What is being asked. Your answer should be a single number: the count of lines in the records below containing the word "that".

Records shown.
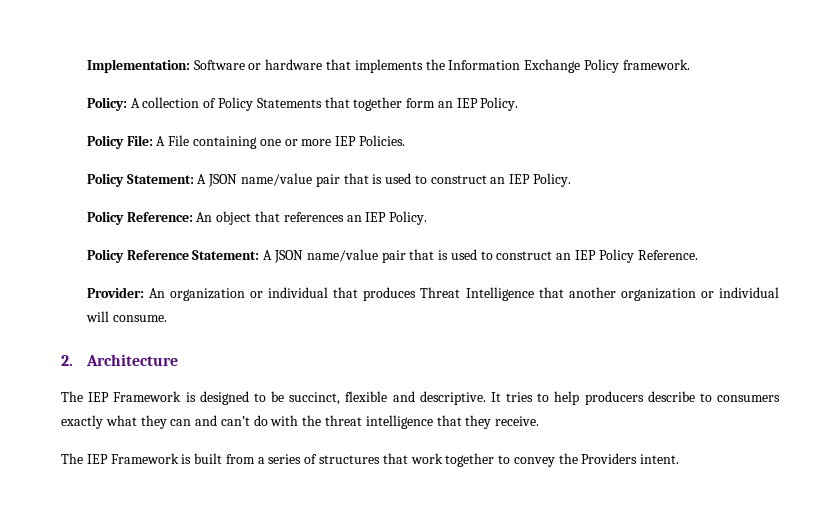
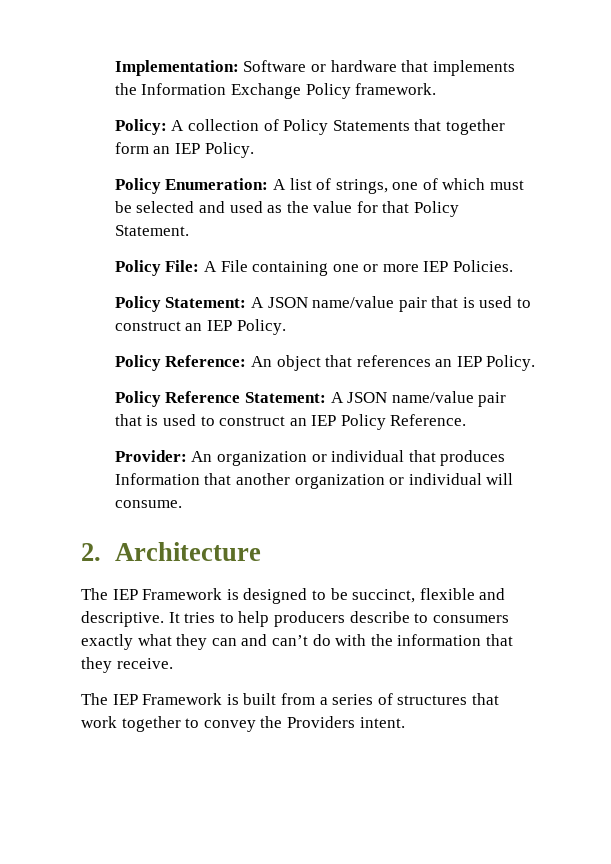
(519, 104) none -> [114,178,525,194] [114,201,460,217] [114,225,189,236] // Policy Enumeration: A list of strings, one of which must be selected and used as the value for that Policy Statement.
[420,287,534,301] Threat Intelligence -> [114,473,200,485] Information
[325,415,433,429] threat intelligence -> [397,634,482,646] information

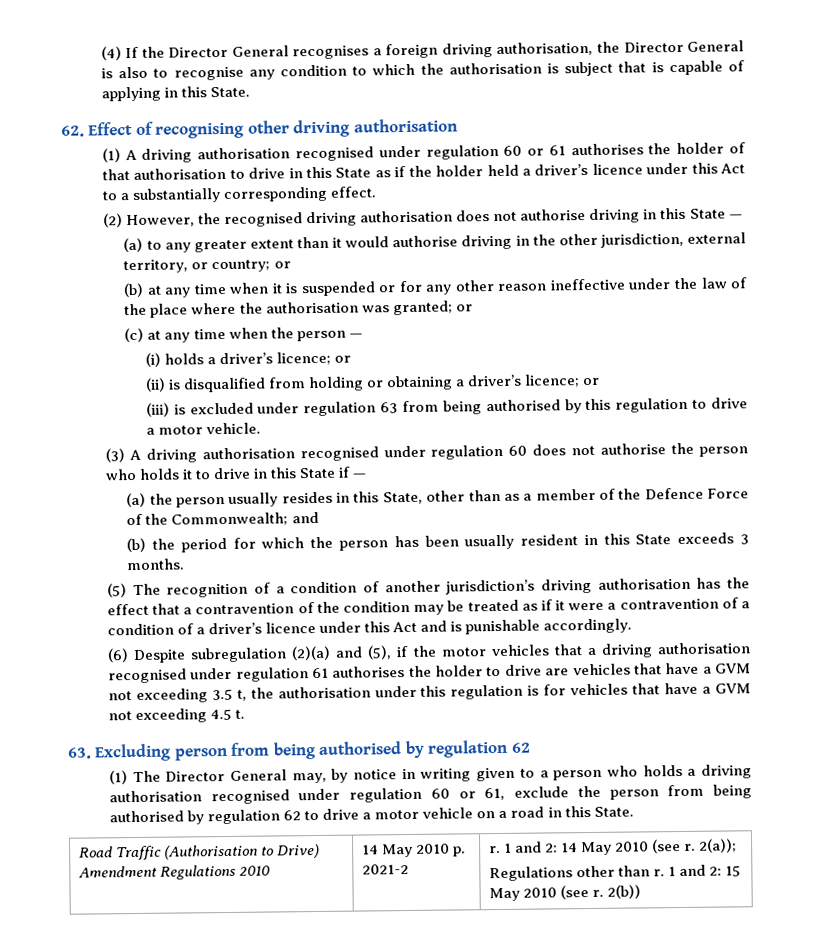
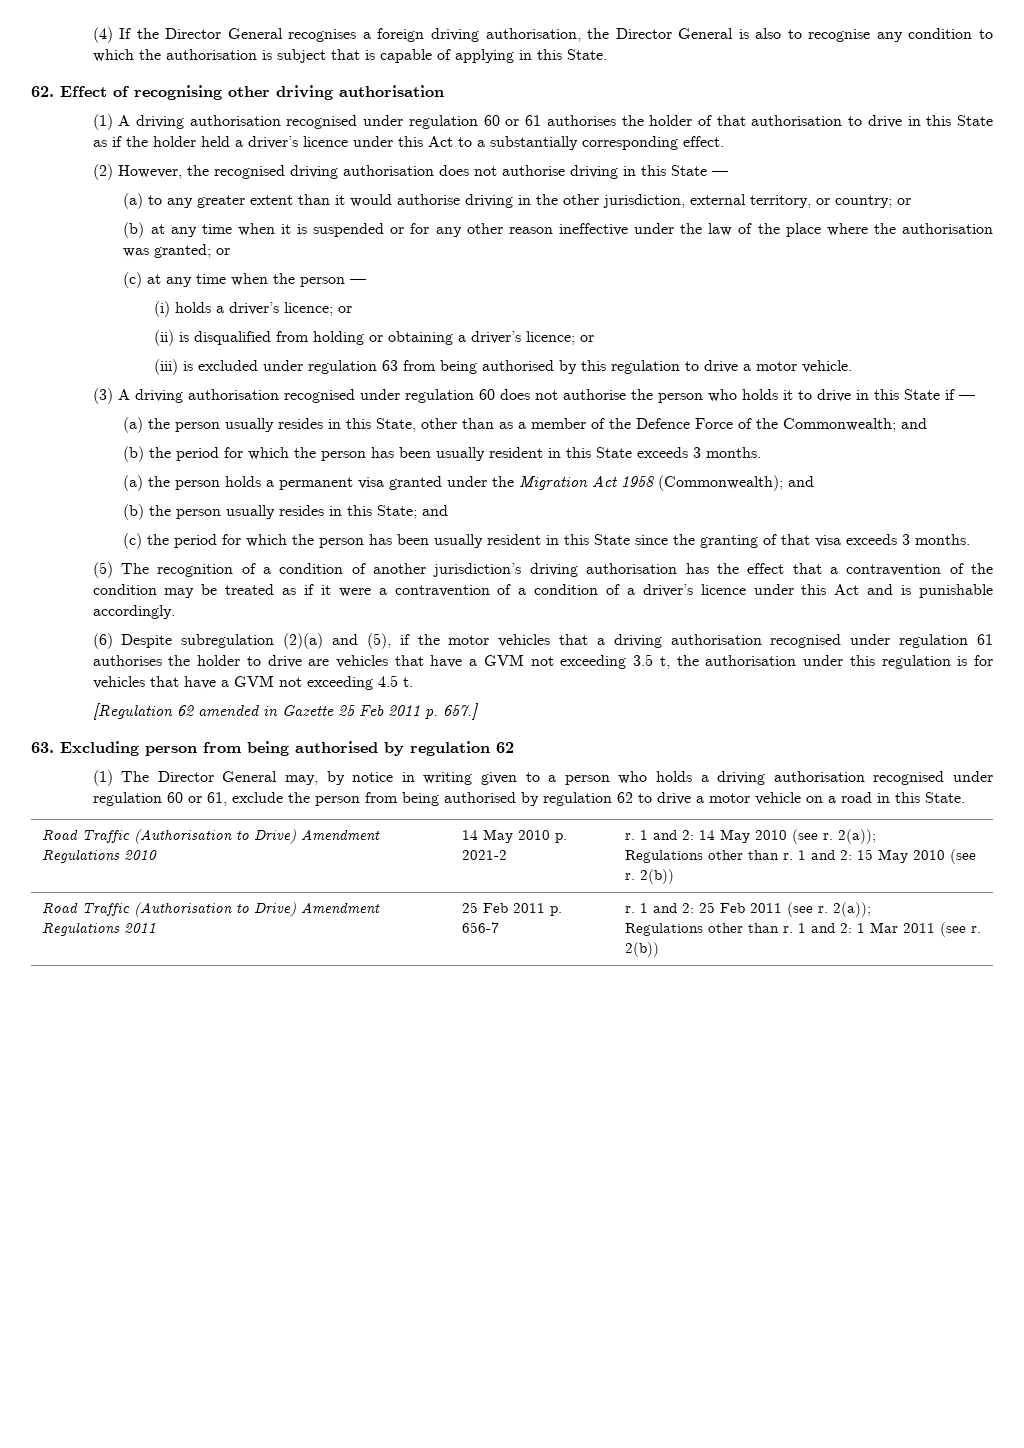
(186, 564) none -> [123,475,815,491] [123,504,449,520] [123,533,971,549] // (a) the person holds a permanent visa granted under the Migration Act 1958 (Commonwealth); and // (b) the person usually resides in this State; and // (c) the period for which the person has been usually resident in this State since the granting of that visa exceeds 3 months.
(246, 714) none -> [92,703,478,720] // [Regulation 62 amended in Gazette 25 Feb 2011 p. 657.]
(641, 891) none -> [42,902,381,917] [42,922,157,936] [462,902,563,916] [462,922,500,933] [625,902,872,917] [625,922,982,937] [625,942,660,957] // Road Traffic (Authorisation to Drive) Amendment Regulations 2011 | 25 Feb 2011 p. 656-7 | r. 1 and 2: 25 Feb 2011 (see r. 2(a)); // Regulations other than r. 1 and 2: 1 Mar 2011 (see r. 2(b))

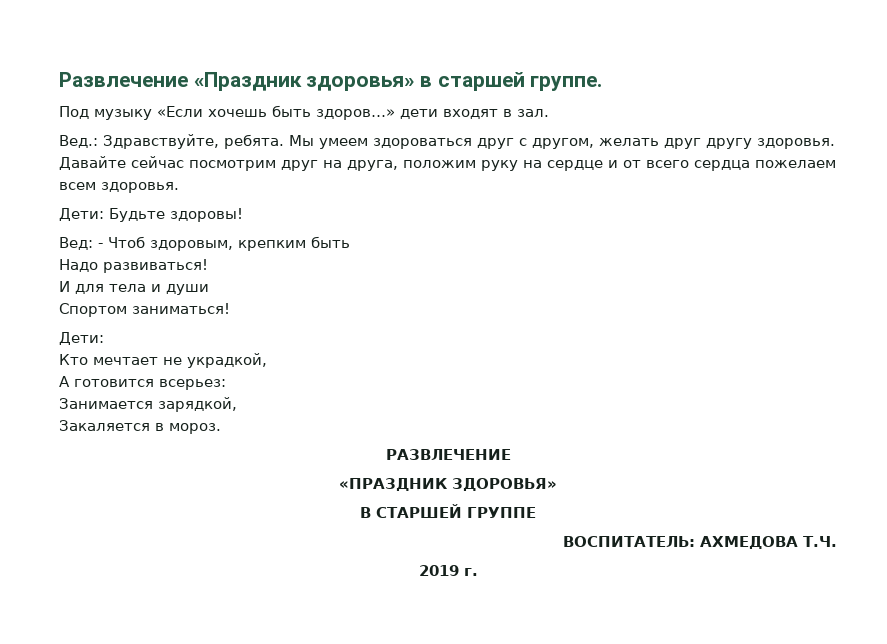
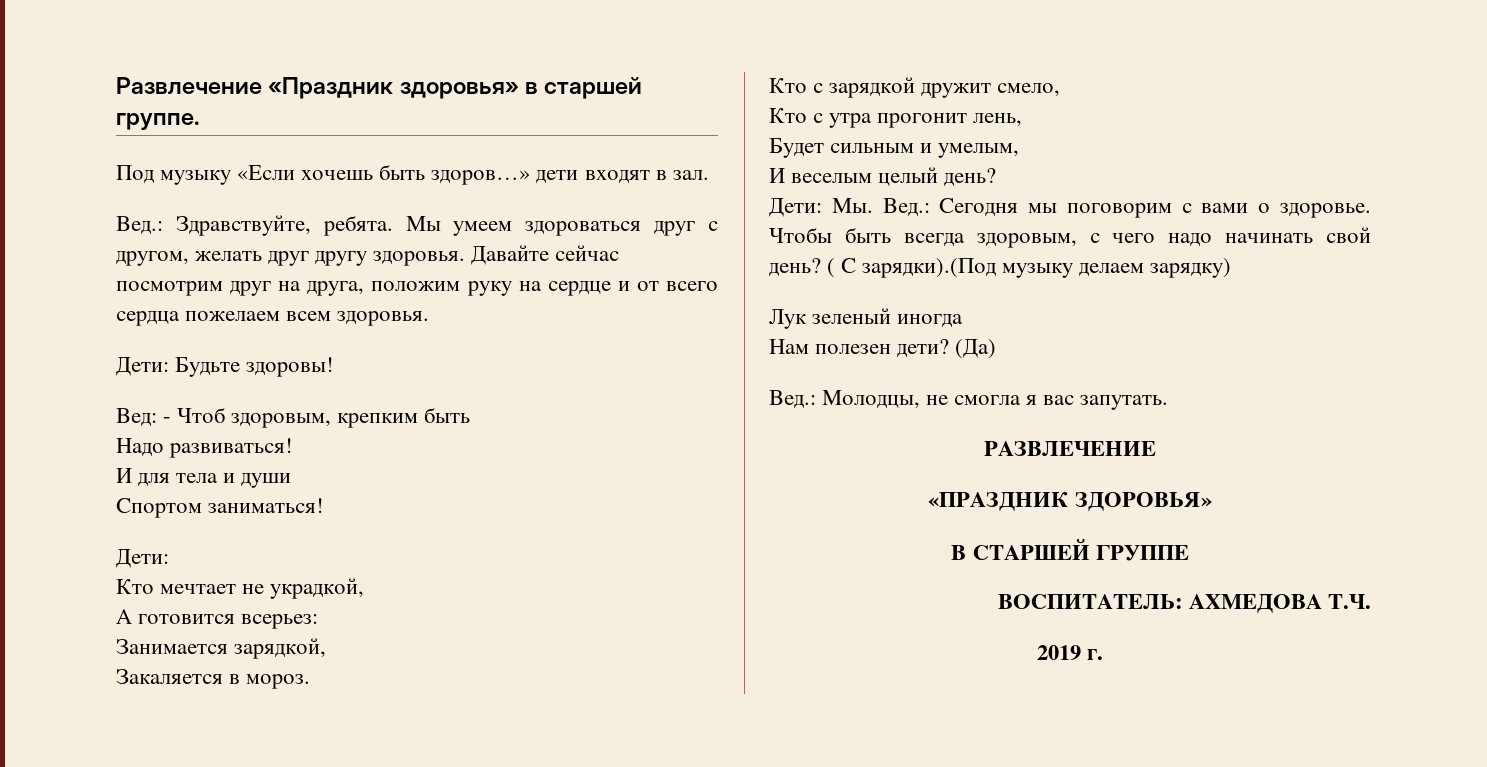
(221, 428) none -> [769,77,1061,98] [769,108,1023,128] [769,138,1020,158] [769,167,997,187] [769,198,1371,218] [769,227,1371,248] [769,258,1232,278] [769,308,964,329] [769,339,997,359] [769,390,1169,410] // Кто с зарядкой дружит смело, // Кто с утра прогонит лень, // Будет сильным и умелым, // И веселым целый день? // Дети: Мы. Вед.: Сегодня мы поговорим с вами о здоровье. Чтобы быть всегда здоровым, с чего надо начинать свой день? ( С зарядки).(Под музыку делаем зарядку) // Лук зеленый иногда // Нам полезен дети? (Да) // Вед.: Молодцы, не смогла я вас запутать.

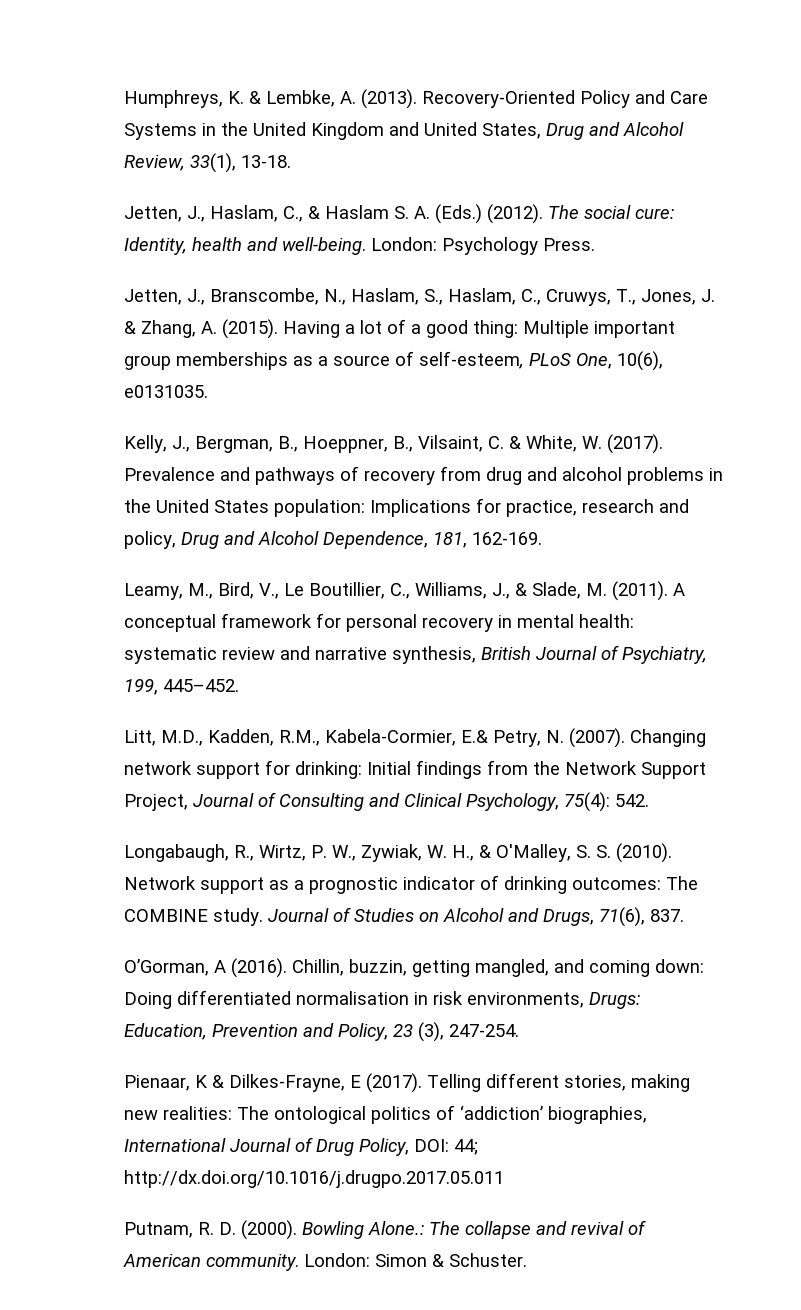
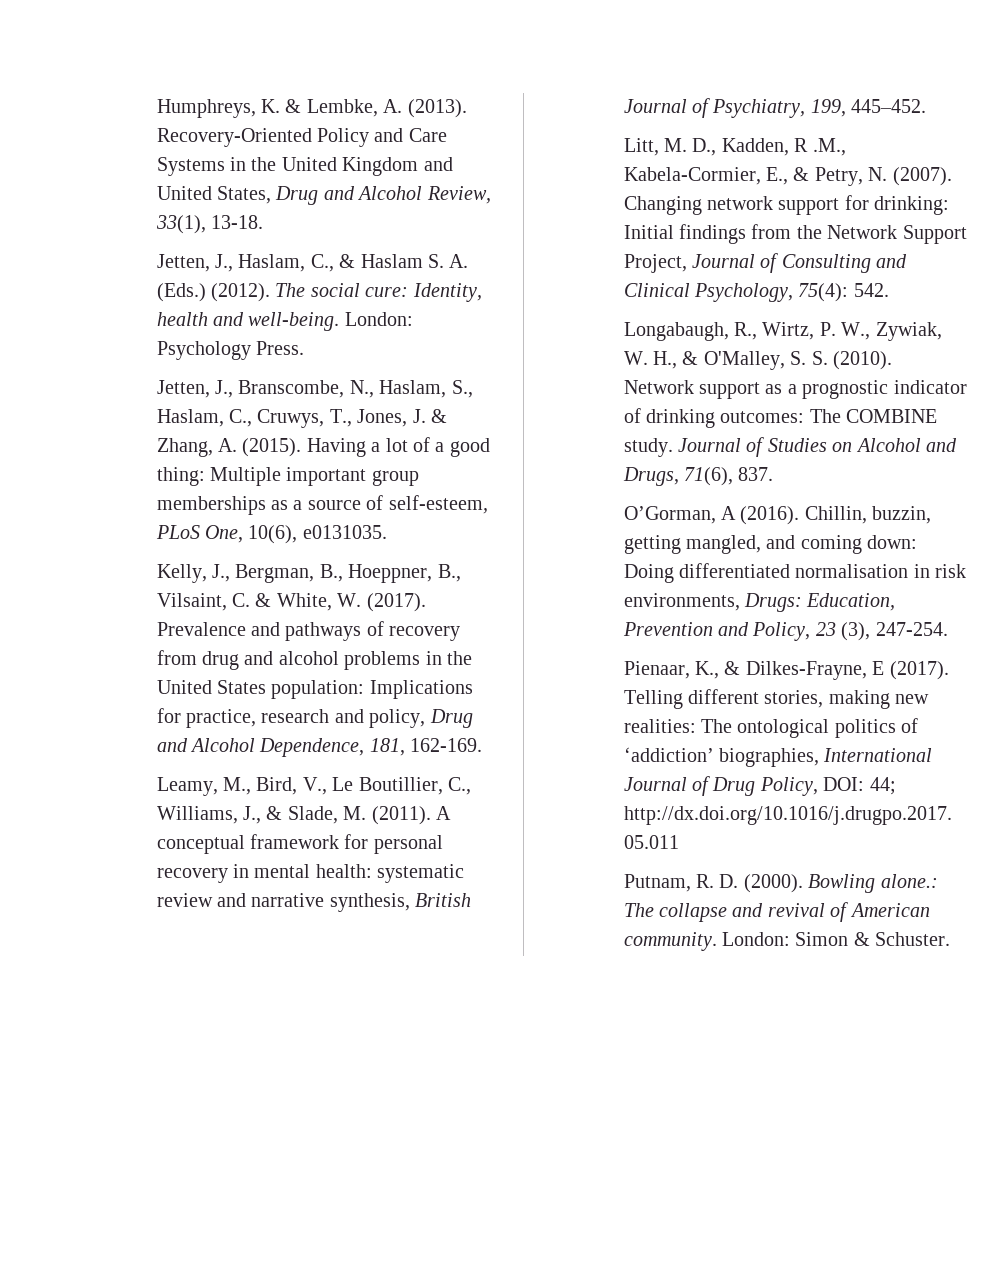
[160,729,488,746] M.D., Kadden, R.M., Kabela-Cormier, E.& -> [664,138,846,156] [623,167,810,185] M. D., Kadden, R .M., Kabela-Cormier, E., &
[194,1075,208,1088] K -> [695,661,720,679] K.,
[367,1221,424,1235] Alone.: -> [880,874,938,888] alone.:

Reply. 2